Two other paintings from the 1870s make a strong contrast. Carl Fredrik Hill’s The Beach at Luc is a ruthlessly minimalist view of sand, sea and sky painted with an almost expressionist impasto. On the other hand, Edvard Bergh’s Summer Landscape is a prettified riverside scene with peasant and cattle which suggests Corot on his best behaviour.

Though these are Swedish landscape artists the landscapes themselves are often French as the artists settled for long periods in the French countryside. Small paintings by Axel Lindman and Elias Erdtman suggest the various influences of the Barbizon painters, Corot and Jules Bastien-Lepage.

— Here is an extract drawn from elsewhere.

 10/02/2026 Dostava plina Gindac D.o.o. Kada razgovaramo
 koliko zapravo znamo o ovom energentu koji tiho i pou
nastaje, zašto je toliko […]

Karl Nordstrom (1855-1923) is the artist regarded as most successful in bringing the Impressionist style home to Sweden. His panoramic view of Stockholm from 1889 shows how comprehensively he had taken on its characteristic broken brushstroke.

But Gustav Fjaested (1868-1948) brings us back once more to something quintessentially Scandinavian with the simplified sculptural shapes of snowbound trees in an eerie blue light in Winter Moonlight, dated 1895.

Otto Hesselbom (1848-1913) also captures something distinctively Swedish in his Summer Night: Study – and quite deliberately so, as this is a study for a large panorama he called Our Country. However, its simplified style, derived from Post-Impressionism, might have found parallels in many countries at this time.

Other paintings which give a Scandinavian accent to a synthesis of turn-of the-century styles are The Factory: View from Waldermarsudde towards the Old Saltsjokvarn by Prince Eugen (1865-1947), who was the youngest son of King Oscar II but an important figure in Swedish art of this period on his own merits, and Riddarfjarden, Stockholm, by Eugen Jansson (1862-1915) an enthralling, near abstract nocturnal waterscape which bears the unmistakable influence of Edvard Much.

* Northern Lights: Swedish Landscapes from the National Museum, Stockholm, is at the Barber Institute, University of Birmingham, until May 31 (Mon-Sat 10am-5pm, Sun noon-5pm. Admission free).